Besides striking it rich by selling your startup to Google or Facebook, the other way to see a show on Broadway is to win tickets in the show’s online lottery. Twenty-one front-row tickets are sold to winners for $10 apiece. In zeitgeist-centric circles, being known as a person who is playing the “Hamilton” lottery has become a credential of its own — the artsy equivalent of being seen at Fenway Park on Opening Day, or adopting a rescue dog.
Twitter is filled with people showing they are part of the national conversation.
“Every plan to meet up in New York has a silent ‘unless I win the Hamilton lottery. You are not more important than that.’ attached to it,” tweeted @adammaid, a writer and comedian in Brooklyn.
“Kinda glad there’s no #Hamilton lottery on Sunday. It’s nice to take a break from daily rejection. (I mean, what is this? Junior High?) :-D” wrote @danslott, a comic book writer.
The “Hamilton” bug is highly contagious. People catch it from roommates and family members, and from photos showing celebrities posing with show creator and star Lin-Manuel Miranda. Kanye West, Beyonce, Julia Roberts, Daniel Radcliffe, Steve Martin, the Obamas. Molly Ringwald took a picture with Miranda’s sister.
In Brookline, all five members of the Stein/Suk family are caught in the grip of “Hamilton,” regularly incorporating favorite lines into conversation. But the children are particularly worried about their mother, Barb Stein.

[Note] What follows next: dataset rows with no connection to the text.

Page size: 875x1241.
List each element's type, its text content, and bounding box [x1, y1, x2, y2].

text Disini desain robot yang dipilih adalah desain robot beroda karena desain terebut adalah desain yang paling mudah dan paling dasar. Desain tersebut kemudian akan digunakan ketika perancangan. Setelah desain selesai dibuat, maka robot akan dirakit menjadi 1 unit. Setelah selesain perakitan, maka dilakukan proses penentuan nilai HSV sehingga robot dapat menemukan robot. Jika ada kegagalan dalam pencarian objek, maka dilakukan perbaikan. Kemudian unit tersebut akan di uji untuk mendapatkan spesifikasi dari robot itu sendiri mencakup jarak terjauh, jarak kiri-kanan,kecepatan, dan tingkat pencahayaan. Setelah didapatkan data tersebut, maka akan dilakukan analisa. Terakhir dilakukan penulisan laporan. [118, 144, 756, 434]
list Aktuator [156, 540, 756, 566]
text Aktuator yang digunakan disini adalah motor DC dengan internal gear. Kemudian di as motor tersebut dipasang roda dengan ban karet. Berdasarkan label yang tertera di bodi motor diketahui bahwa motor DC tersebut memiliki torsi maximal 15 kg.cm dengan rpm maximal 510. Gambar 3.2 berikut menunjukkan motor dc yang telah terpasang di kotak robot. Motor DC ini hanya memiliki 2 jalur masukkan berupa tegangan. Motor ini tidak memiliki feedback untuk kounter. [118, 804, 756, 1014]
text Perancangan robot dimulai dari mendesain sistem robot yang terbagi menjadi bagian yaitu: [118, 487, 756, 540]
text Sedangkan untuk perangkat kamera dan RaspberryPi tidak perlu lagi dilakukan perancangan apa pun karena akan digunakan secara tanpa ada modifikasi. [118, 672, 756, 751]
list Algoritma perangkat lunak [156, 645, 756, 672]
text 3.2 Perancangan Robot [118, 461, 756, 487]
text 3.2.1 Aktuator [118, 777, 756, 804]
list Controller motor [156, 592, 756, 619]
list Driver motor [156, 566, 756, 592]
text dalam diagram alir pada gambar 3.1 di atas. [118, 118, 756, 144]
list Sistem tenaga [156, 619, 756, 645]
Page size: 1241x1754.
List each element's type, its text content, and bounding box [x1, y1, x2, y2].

“They said, ‘You have to stop talking about “Hamilton” all the time,’ ” she said. “ ‘You have to stop being the crazy “Hamilton” person.’
“I’m not that extreme,” insisted Stein, an architect, who moments later described how she and her husband surprised their kids with tickets, and then mentioned her “Hamilton” ringtone. “There are people on the Internet who are worse.”

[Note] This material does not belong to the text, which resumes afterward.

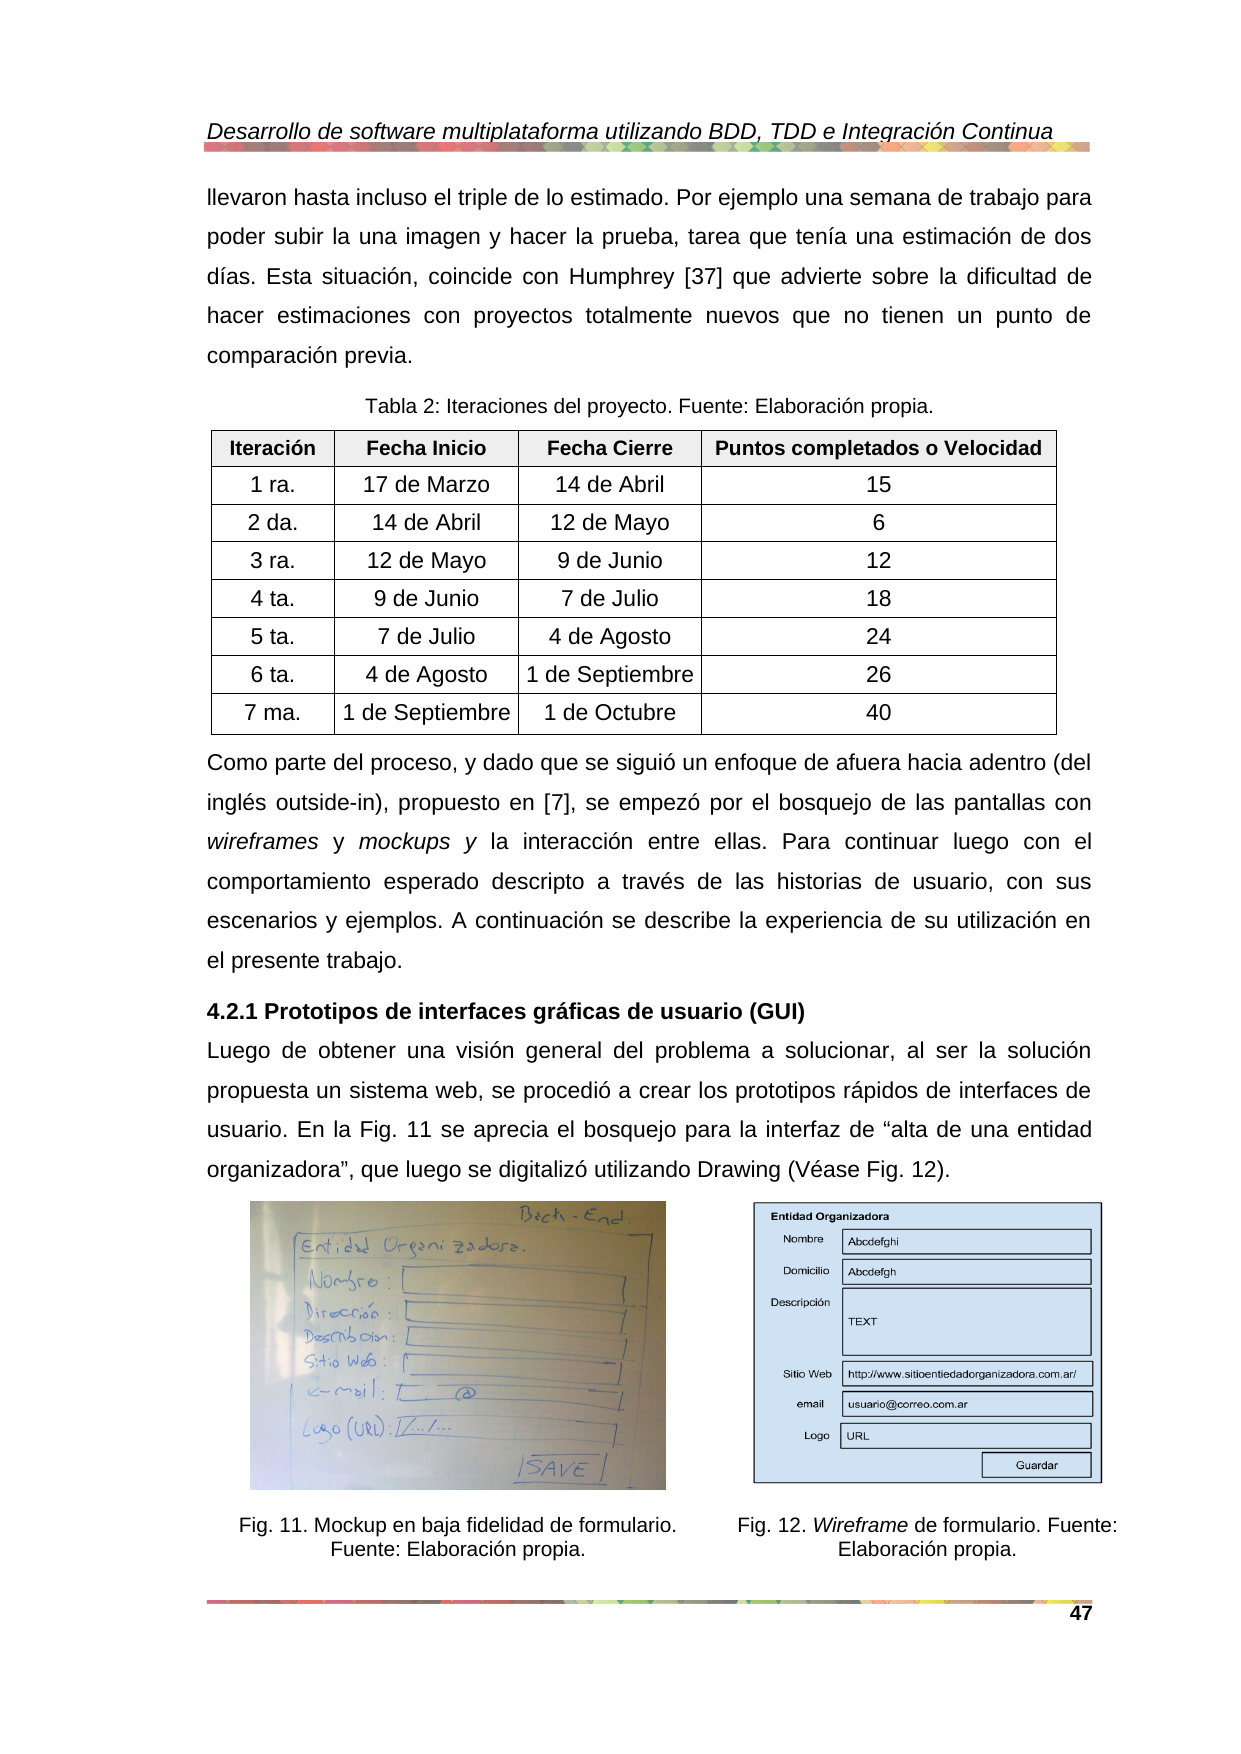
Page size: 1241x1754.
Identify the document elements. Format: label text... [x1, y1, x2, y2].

Most people who are infatuated with “Hamilton” know they are, but for those who don’t, BuzzFeed has compiled the warning signs — “21 Steps To Becoming Obsessed With Hamilton.”
The addiction starts with: “Being totally lost in conversations with your friends who won’t shut up about this new Broadway musical,” and concludes with: “Knowing in your heart that someday, somehow, you WILL see the show live.”
Nicole Mello, an American history major at Lesley University, doesn’t need a checklist to diagnose herself.
“Water dripping sounds like the rhythm of the music,” she wrote in an e-mail to the Globe. “I type on the keyboard and I can hear the opening of ‘Helpless’ in my head.
“I can’t sing or dance, I can barely rap,” she added, but “I performed ‘My Shot’ and ‘Cabinet Battle #1’ at open mic nights at my university.”
Mello will see the show in July, but fears exposure will makes things worse. “I am trapped in a ‘Hamilton’ purgatory from which there is no escape.”